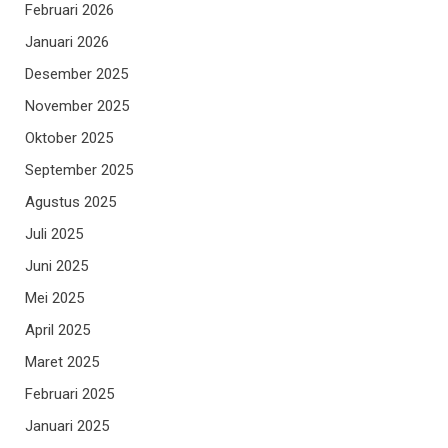
Februari 2026
Januari 2026
Desember 2025
November 2025
Oktober 2025
September 2025
Agustus 2025
Juli 2025
Juni 2025
Mei 2025
April 2025
Maret 2025
Februari 2025
Januari 2025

☆ ☆ ☆ ☆ ☆ ☆ ☆

What the exercise asks:
Pictures stay out; reproduce every line of the records exactly.

Written reply:
Februari 2026
Januari 2026
Desember 2025
November 2025
Oktober 2025
September 2025
Agustus 2025
Juli 2025
Juni 2025
Mei 2025
April 2025
Maret 2025
Februari 2025
Januari 2025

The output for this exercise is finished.